In the new cervical screening system what happens if the HPV test is negative?

A

Return to normal recall, unless:

1) On the test of cure (TOC) pathway: individuals who have been treated for CIN1, CIN2, or CIN3 should be invited 6 months after treatment for a test of cure repeat cervical sample in the community.
2) On the untreated CIN1 pathway
3) Being followed up for incompletely excised cervical glandular intraepithelial neoplasia (CGIN) / stratified mucin producing intraepithelial lesion (SMILE) or cervical cancer
4) Being followed up for borderline changes in endocervical cells

33
Q

In the new cervical screening system what happens if the HPV test is positive?

A

Samples are examined cytologically, if the cytology is abnormal → colposcopy
this includes the following results:
1) Borderline changes in squamous or endocervical cells.
2) Low, high (moderate) and high (severe) grade dyskaryosis.
3) Invasive squamous cell carcinoma.
4) Glandular neoplasia

If the cytology is normal (i.e. hrHPV +ve but cytologically normal) the test is repeated at 12 months.
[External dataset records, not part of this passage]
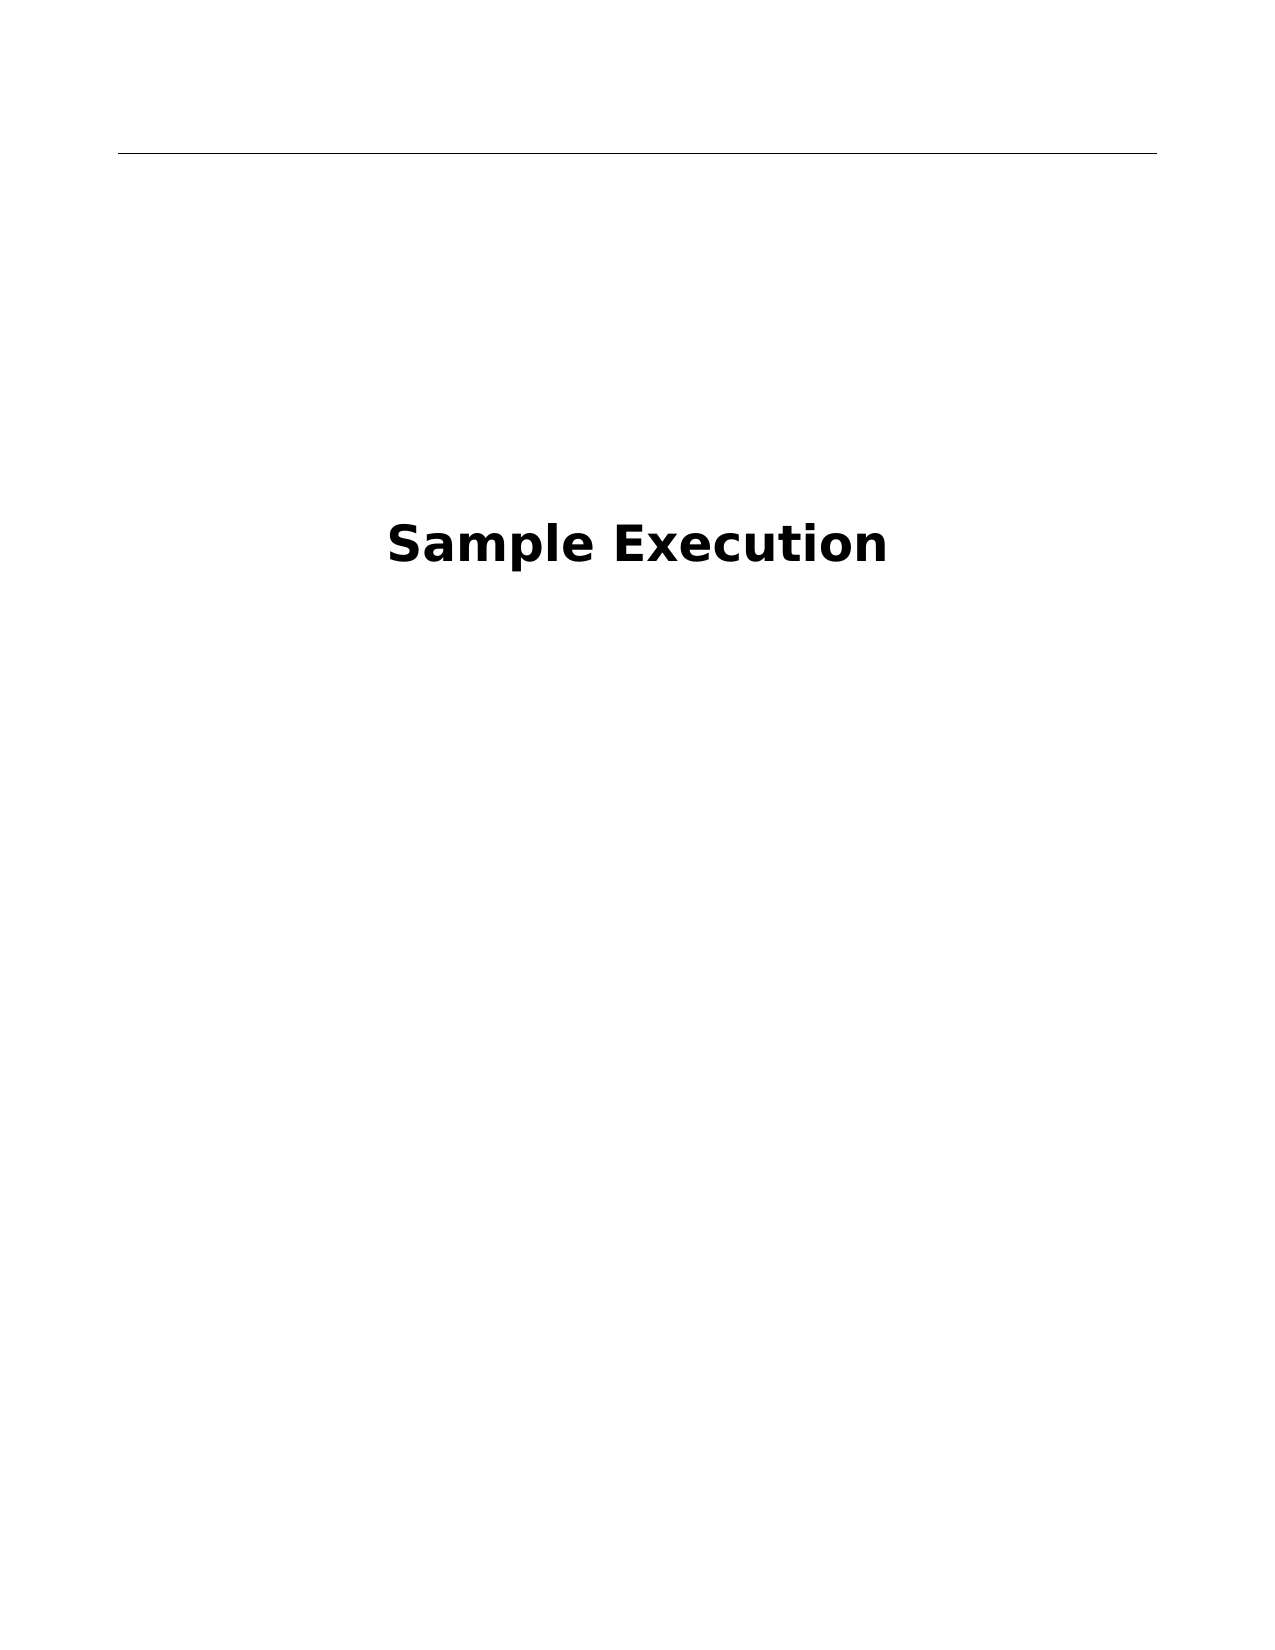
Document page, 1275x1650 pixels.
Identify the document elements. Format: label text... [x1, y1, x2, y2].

text Sample Execution [118, 515, 1157, 573]
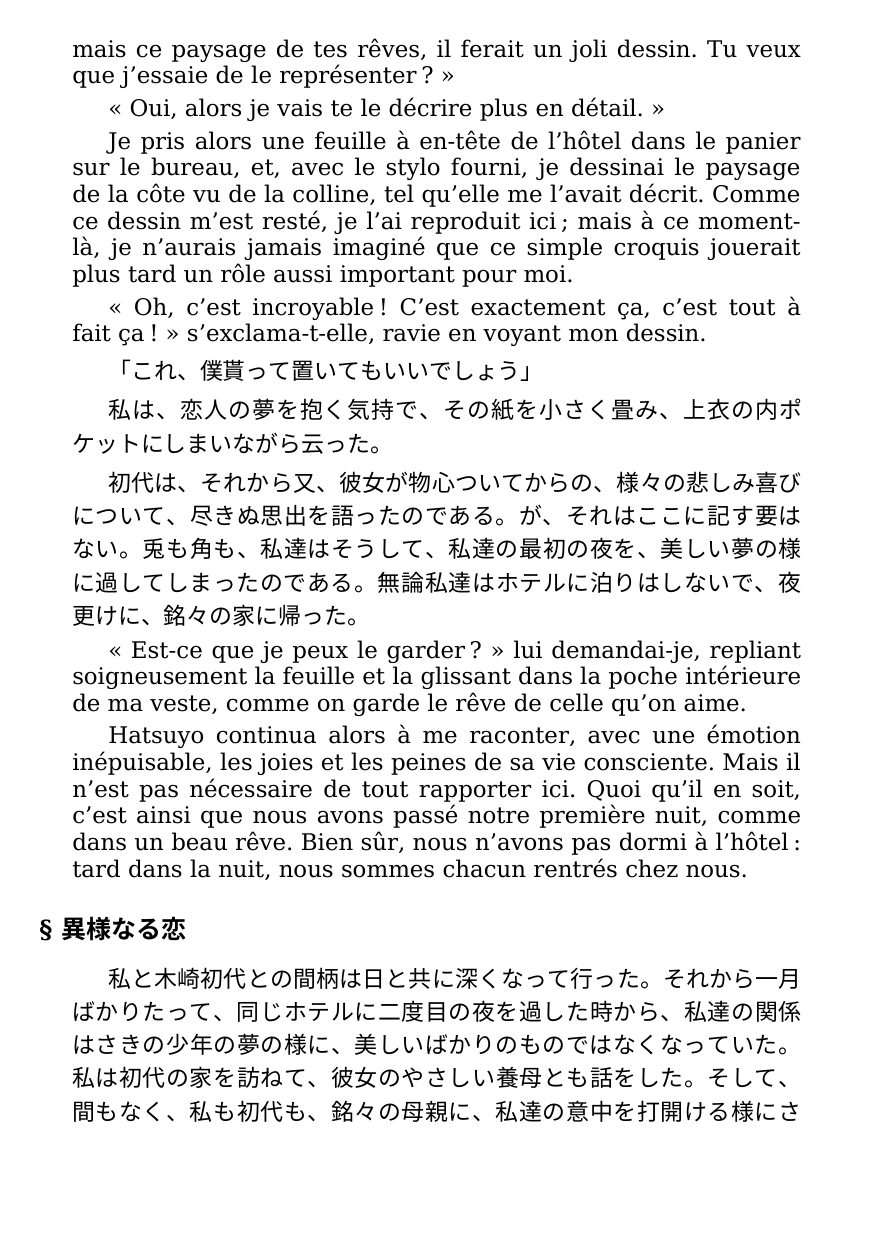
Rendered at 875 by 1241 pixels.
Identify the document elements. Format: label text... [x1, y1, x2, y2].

text mais ce paysage de tes rêves, il ferait un joli dessin. Tu veux que j’essaie de le représenter ? » [72, 36, 802, 89]
text Je pris alors une feuille à en-tête de l’hôtel dans le panier sur le bureau, et, avec le stylo fourni, je dessinai le paysage de la côte vu de la colline, tel qu’elle me l’avait décrit. Comme ce dessin m’est resté, je l’ai reproduit ici ; mais à ce moment-là, je n’aurais jamais imaginé que ce simple croquis jouerait plus tard un rôle aussi important pour moi. [72, 128, 802, 288]
text « Oh, c’est incroyable ! C’est exactement ça, c’est tout à fait ça ! » s’exclama-t-elle, ravie en voyant mon dessin. [72, 294, 802, 347]
text Hatsuyo continua alors à me raconter, avec une émotion inépuisable, les joies et les peines de sa vie consciente. Mais il n’est pas nécessaire de tout rapporter ici. Quoi qu’il en soit, c’est ainsi que nous avons passé notre première nuit, comme dans un beau rêve. Bien sûr, nous n’avons pas dormi à l’hôtel : tard dans la nuit, nous sommes chacun rentrés chez nous. [72, 723, 802, 883]
text 私と木崎初代との間柄は日と共に深くなって行った。それから一月ばかりたって、同じホテルに二度目の夜を過した時から、私達の関係はさきの少年の夢の様に、美しいばかりのものではなくなっていた。私は初代の家を訪ねて、彼女のやさしい養母とも話をした。そして、間もなく、私も初代も、銘々の母親に、私達の意中を打開ける様にさ [72, 961, 802, 1127]
text 「これ、僕貰って置いてもいいでしょう」 [72, 353, 802, 386]
text « Est-ce que je peux le garder ? » lui demandai-je, repliant soigneusement la feuille et la glissant dans la poche intérieure de ma veste, comme on garde le rêve de celle qu’on aime. [72, 637, 802, 717]
text « Oui, alors je vais te le décrire plus en détail. » [72, 95, 802, 122]
text 初代は、それから又、彼女が物心ついてからの、様々の悲しみ喜びについて、尽きぬ思出を語ったのである。が、それはここに記す要はない。兎も角も、私達はそうして、私達の最初の夜を、美しい夢の様に過してしまったのである。無論私達はホテルに泊りはしないで、夜更けに、銘々の家に帰った。 [72, 465, 802, 631]
text 私は、恋人の夢を抱く気持で、その紙を小さく畳み、上衣の内ポケットにしまいながら云った。 [72, 392, 802, 459]
subtitle § 異様なる恋 [36, 906, 838, 949]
If the repeat test is now hrHPV -ve → return to normal recall
if the repeat test is still hrHPV +ve and cytology still normal → further repeat test 12 months later. If hrHPV -ve at 24 months → return to normal recall, if hrHPV +ve at 24 months → colposcopy

34
Q

In the new cervical screening system what happens if the sample is inadequate?

A

repeat sample within 3 months, if two consecutive inadequate samples then go for colposcopy.